[Saved entries]
※ ※ ※

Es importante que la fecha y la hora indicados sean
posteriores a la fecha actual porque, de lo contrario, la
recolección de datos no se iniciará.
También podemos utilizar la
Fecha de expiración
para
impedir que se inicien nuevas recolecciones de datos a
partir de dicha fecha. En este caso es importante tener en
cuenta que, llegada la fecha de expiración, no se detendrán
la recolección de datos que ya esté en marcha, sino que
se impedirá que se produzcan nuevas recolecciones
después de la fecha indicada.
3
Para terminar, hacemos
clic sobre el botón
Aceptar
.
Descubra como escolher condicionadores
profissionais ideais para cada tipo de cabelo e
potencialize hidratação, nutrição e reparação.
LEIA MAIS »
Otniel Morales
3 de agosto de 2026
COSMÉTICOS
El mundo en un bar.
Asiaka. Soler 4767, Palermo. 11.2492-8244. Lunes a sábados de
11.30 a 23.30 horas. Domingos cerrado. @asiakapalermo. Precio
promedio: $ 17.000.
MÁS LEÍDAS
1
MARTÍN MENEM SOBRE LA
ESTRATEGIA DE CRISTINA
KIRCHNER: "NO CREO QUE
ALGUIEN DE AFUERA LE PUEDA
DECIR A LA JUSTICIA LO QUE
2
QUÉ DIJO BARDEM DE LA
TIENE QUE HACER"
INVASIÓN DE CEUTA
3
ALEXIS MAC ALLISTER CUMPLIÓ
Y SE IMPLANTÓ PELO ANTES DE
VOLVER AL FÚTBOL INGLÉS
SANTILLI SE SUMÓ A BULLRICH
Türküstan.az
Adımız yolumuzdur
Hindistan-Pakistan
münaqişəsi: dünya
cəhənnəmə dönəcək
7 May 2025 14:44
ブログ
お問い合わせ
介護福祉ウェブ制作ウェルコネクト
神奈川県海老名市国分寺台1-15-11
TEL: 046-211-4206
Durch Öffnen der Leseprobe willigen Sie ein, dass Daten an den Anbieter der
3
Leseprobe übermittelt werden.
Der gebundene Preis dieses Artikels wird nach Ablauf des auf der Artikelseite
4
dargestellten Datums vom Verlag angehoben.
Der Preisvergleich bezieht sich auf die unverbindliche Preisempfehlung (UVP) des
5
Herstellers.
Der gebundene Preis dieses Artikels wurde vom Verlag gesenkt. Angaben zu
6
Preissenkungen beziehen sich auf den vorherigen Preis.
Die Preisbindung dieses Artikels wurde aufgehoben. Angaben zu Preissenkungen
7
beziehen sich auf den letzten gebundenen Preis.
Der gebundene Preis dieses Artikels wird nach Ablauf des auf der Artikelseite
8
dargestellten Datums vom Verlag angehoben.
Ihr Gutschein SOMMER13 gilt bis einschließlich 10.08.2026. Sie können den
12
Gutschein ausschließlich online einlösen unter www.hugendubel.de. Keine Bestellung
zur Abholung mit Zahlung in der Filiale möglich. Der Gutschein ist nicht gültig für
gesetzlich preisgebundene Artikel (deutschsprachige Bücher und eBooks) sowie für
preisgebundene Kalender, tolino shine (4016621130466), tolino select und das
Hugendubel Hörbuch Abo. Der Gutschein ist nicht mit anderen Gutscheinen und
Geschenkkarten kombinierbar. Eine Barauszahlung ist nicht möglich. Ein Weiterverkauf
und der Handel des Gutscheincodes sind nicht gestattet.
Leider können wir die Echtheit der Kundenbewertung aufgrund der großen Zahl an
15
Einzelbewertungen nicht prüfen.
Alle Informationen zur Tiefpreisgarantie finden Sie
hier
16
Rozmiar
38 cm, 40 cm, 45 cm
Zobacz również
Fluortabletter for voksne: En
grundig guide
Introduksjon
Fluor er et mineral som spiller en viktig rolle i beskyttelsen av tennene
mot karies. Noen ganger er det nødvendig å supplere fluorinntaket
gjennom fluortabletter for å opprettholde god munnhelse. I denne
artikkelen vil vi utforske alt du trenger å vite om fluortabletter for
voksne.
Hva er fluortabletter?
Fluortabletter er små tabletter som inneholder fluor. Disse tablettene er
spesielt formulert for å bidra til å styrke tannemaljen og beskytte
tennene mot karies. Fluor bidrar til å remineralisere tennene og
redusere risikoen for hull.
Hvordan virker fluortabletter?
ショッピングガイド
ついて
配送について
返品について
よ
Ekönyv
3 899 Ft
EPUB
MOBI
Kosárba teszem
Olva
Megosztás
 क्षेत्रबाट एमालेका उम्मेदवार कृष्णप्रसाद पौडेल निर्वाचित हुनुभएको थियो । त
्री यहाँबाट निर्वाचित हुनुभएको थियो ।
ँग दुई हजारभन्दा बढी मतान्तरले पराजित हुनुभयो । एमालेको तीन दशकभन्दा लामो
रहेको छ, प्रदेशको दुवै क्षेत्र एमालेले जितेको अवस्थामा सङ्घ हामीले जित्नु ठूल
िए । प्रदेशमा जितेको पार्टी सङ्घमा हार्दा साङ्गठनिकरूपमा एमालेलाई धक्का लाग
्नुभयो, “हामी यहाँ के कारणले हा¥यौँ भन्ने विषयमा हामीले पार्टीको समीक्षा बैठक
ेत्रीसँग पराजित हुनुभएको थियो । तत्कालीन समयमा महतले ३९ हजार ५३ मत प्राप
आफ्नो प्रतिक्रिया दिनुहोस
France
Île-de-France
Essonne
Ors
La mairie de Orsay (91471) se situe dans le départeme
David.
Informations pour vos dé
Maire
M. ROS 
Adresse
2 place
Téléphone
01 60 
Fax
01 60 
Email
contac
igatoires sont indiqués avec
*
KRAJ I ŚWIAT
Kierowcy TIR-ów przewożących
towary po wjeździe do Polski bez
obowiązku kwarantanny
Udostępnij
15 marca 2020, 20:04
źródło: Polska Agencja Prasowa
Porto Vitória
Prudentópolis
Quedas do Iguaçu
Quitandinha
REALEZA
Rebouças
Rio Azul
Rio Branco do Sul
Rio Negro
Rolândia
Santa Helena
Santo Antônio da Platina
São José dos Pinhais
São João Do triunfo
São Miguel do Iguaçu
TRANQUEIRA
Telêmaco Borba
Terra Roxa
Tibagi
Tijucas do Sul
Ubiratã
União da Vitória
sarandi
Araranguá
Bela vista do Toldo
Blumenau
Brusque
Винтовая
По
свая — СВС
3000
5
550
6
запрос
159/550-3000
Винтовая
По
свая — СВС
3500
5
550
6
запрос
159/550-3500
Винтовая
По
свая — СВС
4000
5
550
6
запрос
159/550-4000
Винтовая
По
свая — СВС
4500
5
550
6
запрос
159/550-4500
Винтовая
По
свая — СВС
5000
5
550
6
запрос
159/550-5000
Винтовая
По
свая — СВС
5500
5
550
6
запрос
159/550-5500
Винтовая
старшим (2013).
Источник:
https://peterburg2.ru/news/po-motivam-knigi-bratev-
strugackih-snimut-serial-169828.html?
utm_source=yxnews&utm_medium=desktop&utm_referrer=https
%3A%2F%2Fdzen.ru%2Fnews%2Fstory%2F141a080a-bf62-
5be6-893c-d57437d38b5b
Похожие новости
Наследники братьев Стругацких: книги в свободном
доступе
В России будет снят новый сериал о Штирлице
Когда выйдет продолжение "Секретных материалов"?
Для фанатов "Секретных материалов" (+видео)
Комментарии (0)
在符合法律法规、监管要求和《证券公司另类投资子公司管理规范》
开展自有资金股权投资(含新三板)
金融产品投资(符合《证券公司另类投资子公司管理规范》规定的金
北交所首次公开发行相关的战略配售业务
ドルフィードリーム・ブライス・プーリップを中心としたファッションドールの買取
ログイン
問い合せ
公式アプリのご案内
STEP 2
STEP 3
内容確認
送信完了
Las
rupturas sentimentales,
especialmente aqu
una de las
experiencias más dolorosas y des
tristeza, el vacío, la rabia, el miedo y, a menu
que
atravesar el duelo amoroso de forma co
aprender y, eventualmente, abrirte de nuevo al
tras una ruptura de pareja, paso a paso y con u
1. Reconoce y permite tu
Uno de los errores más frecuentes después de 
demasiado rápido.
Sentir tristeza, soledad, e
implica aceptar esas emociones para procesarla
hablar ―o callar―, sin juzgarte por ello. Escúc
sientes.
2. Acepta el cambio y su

※ ※ ※

**Request:**
Convert the lines of the entries above, from the first line through the line containing "la recolección de", into a JSON list of strings with one string per line and blank lines omitted.

**Reply:**
[
  "Es importante que la fecha y la hora indicados sean",
  "posteriores a la fecha actual porque, de lo contrario, la",
  "recolección de datos no se iniciará.",
  "También podemos utilizar la",
  "Fecha de expiración",
  "para",
  "impedir que se inicien nuevas recolecciones de datos a",
  "partir de dicha fecha. En este caso es importante tener en",
  "cuenta que, llegada la fecha de expiración, no se detendrán",
  "la recolección de datos que ya esté en marcha, sino que"
]